Which lines in the entries below contain the string "niektorých"? Pick out each of them and copy it.

[Page images with their extracted text]:
----
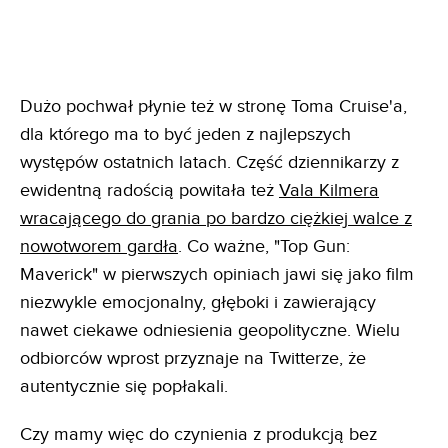
Dużo pochwał płynie też w stronę Toma Cruise'a,
dla którego ma to być jeden z najlepszych
występów ostatnich latach. Część dziennikarzy z
ewidentną radością powitała też
Vala Kilmera
wracającego do grania po bardzo ciężkiej walce z
nowotworem gardła
. Co ważne, "Top Gun:
Maverick" w pierwszych opiniach jawi się jako film
niezwykle emocjonalny, głęboki i zawierający
nawet ciekawe odniesienia geopolityczne. Wielu
odbiorców wprost przyznaje na Twitterze, że
autentycznie się popłakali.
Czy mamy więc do czynienia z produkcją bez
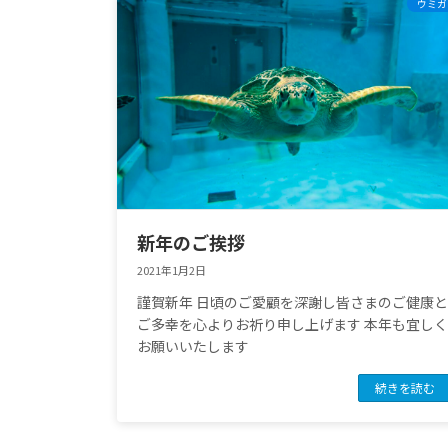
ウミガ
新年のご挨拶
2021年1月2日
謹賀新年 日頃のご愛顧を深謝し皆さまのご健康と
ご多幸を心よりお祈り申し上げます 本年も宜しく
お願いいたします
続きを読む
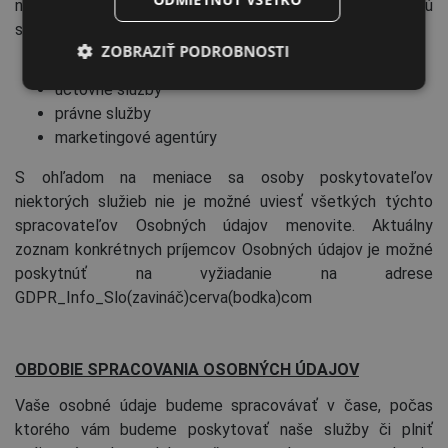
našich služieb a zaisťovania niektorých činností budú
SPANISH
spracovávať spracovatelia, ktorí nám poskytujú
ZOBRAZIŤ PODROBNOSTI
FRENCH
serverové, webové, cloudové alebo IT služby;
účtovné služby
právne služby
marketingové agentúry
S ohľadom na meniace sa osoby poskytovateľov
niektorých služieb nie je možné uviesť všetkých týchto
spracovateľov Osobných údajov menovite. Aktuálny
zoznam konkrétnych príjemcov Osobných údajov je možné
poskytnúť na vyžiadanie na adrese
GDPR_Info_Slo(zavináč)cerva(bodka)com
OBDOBIE SPRACOVANIA OSOBNÝCH ÚDAJOV
Vaše osobné údaje budeme spracovávať v čase, počas
ktorého vám budeme poskytovať naše služby či plniť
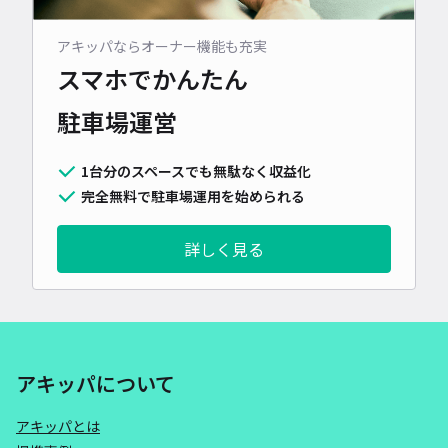
アキッパならオーナー機能も充実
スマホでかんたん
駐車場運営
1台分のスペースでも無駄なく収益化
完全無料で駐車場運用を始められる
詳しく見る
アキッパについて
アキッパとは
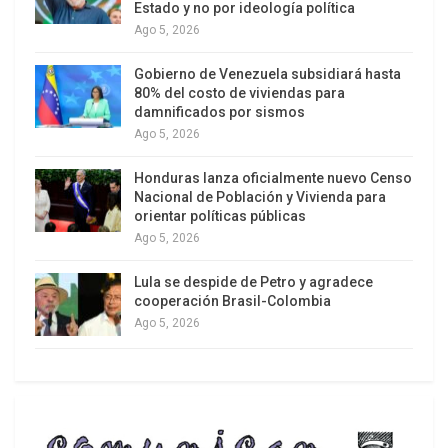
Estado y no por ideología política
El escándalo del combustible atribuido a un grupo
Ago 5, 2026
político empresarial que ocupa ministerios y
Gobierno de Venezuela subsidiará hasta
cargos ejecutivos en las entidades estatales,
80% del costo de viviendas para
fueron los responsables de adquirir con
damnificados por sismos
Ago 5, 2026
sobreprecios y mala calidad la “gasolina basura”
que ocasionó el deterioro de miles de motores de
Honduras lanza oficialmente nuevo Censo
las movilidades en el país. Originalmente se
Nacional de Población y Vivienda para
orientar políticas públicas
intentó apuntar como un ejemplo típico de mal
Ago 5, 2026
servicio, a la institucionalidad estatal (YPFB).
Lula se despide de Petro y agradece
cooperación Brasil-Colombia
Ago 5, 2026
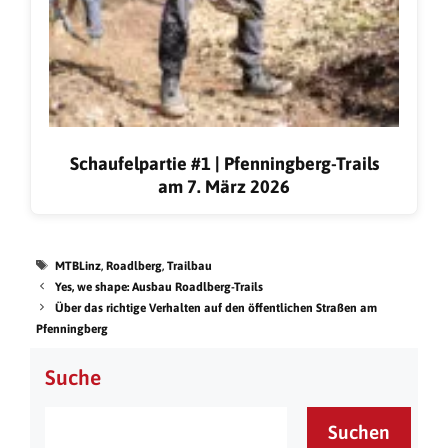
Schaufelpartie #1 | Pfenningberg-Trails
am 7. März 2026
MTBLinz
,
Roadlberg
,
Trailbau
Yes, we shape: Ausbau Roadlberg-Trails
Über das richtige Verhalten auf den öffentlichen Straßen am
Pfenningberg
Suche
Suchen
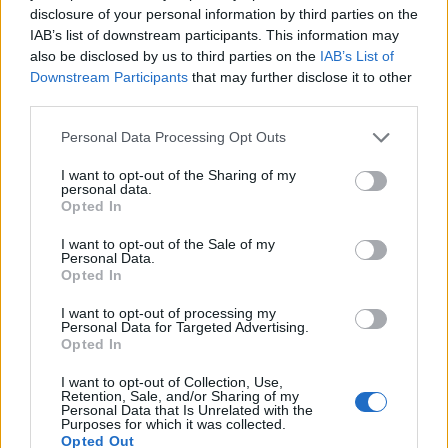
disclosure of your personal information by third parties on the
IAB’s list of downstream participants. This information may
also be disclosed by us to third parties on the
IAB’s List of
Downstream Participants
that may further disclose it to other
third parties.
Strategia power unit F1: gestione ICE, turbo e
mappature
Please note that this website/app uses one or more Google
Personal Data Processing Opt Outs
Andrea Conforti · 7 Ago 2026
services and may gather and store information including but
not limited to your visit or usage behaviour. You may click to
I want to opt-out of the Sharing of my
personal data.
grant or deny consent to Google and its third-party tags to
Opted In
use your data for below specified purposes in below Google
PIÙ LETTI
consent section.
I want to opt-out of the Sale of my
Personal Data.
1
Chi si muove spesso cerca soluzioni semplici: cresce
Opted In
l’attenzione verso il noleggio auto
I want to opt-out of processing my
2
Personal Data for Targeted Advertising.
Fondi garantiti per i Gran Premi di Formula 1: 5,25
Opted In
milioni per il 2026
I want to opt-out of Collection, Use,
3
F1 2026: Sainz valuta il futuro con Williams dopo una
Retention, Sale, and/or Sharing of my
stagione deludente
Personal Data that Is Unrelated with the
Purposes for which it was collected.
Opted Out
Formula 1 Circuito: Comparato punta al podio nel Gran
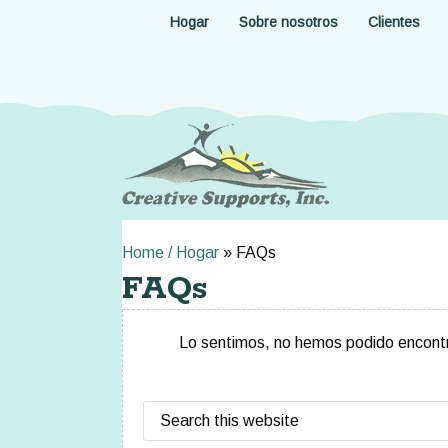
Skip
Hogar
Sobre nosotros
Clientes
to
main
content
Home / Hogar
»
FAQs
FAQs
Lo sentimos, no hemos podido encontra
Search
this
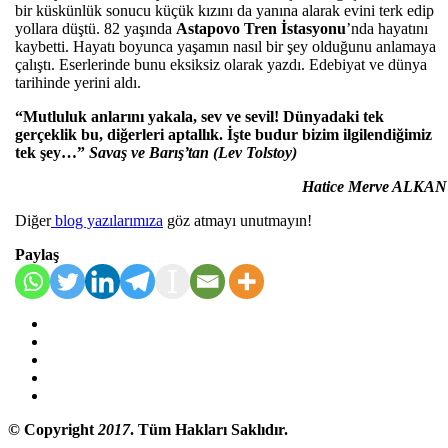
bir küskünlük sonucu küçük kızını da yanına alarak evini terk edip
yollara düştü. 82 yaşında
Astapovo Tren İstasyonu
’nda hayatını
kaybetti. Hayatı boyunca yaşamın nasıl bir şey olduğunu anlamaya
çalıştı. Eserlerinde bunu eksiksiz olarak yazdı. Edebiyat ve dünya
tarihinde yerini aldı.
“Mutluluk anlarını yakala, sev ve sevil! Dünyadaki tek
gerçeklik bu, diğerleri aptallık. İşte budur bizim ilgilendiğimiz
tek şey…”
Savaş ve Barış’tan (Lev Tolstoy)
Hatice Merve ALKAN
Diğer
blog yazılarımıza
göz atmayı unutmayın!
Paylaş
© Copyright
2017
. Tüm Hakları Saklıdır.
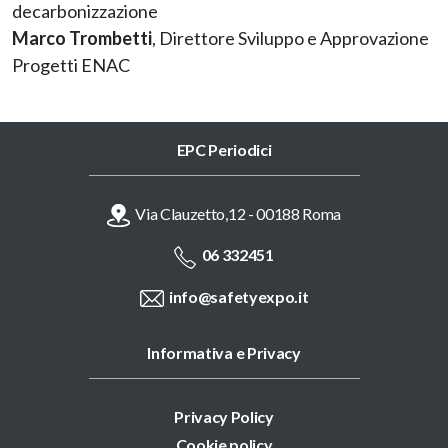
decarbonizzazione
Marco Trombetti
, Direttore Sviluppo e Approvazione
Progetti ENAC
EPC Periodici
Via Clauzetto,12 - 00188 Roma
06 332451
info@safetyexpo.it
Informativa e Privacy
Privacy Policy
Cookie policy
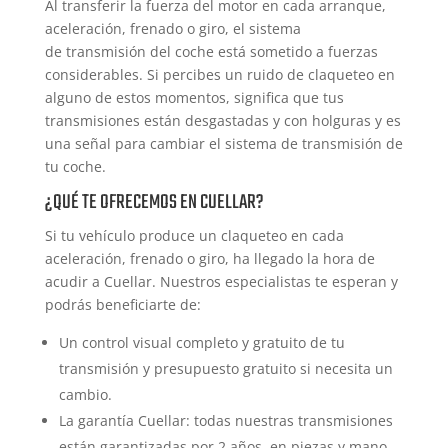
Al transferir la fuerza del motor en cada arranque,
aceleración, frenado o giro, el sistema
de transmisión del coche está sometido a fuerzas
considerables. Si percibes un ruido de claqueteo en
alguno de estos momentos, significa que tus
transmisiones están desgastadas y con holguras y es
una señal para cambiar el sistema de transmisión de
tu coche.
¿QUÉ TE OFRECEMOS EN CUELLAR?
Si tu vehículo produce un claqueteo en cada
aceleración, frenado o giro, ha llegado la hora de
acudir a Cuellar. Nuestros especialistas te esperan y
podrás beneficiarte de:
Un control visual completo y gratuito de tu
transmisión y presupuesto gratuito si necesita un
cambio.
La garantía Cuellar: todas nuestras transmisiones
están garantizadas por 2 años, en piezas y mano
----
[Solved problem]:
našich služieb a zaisťovania niektorých činností budú
niektorých služieb nie je možné uviesť všetkých týchto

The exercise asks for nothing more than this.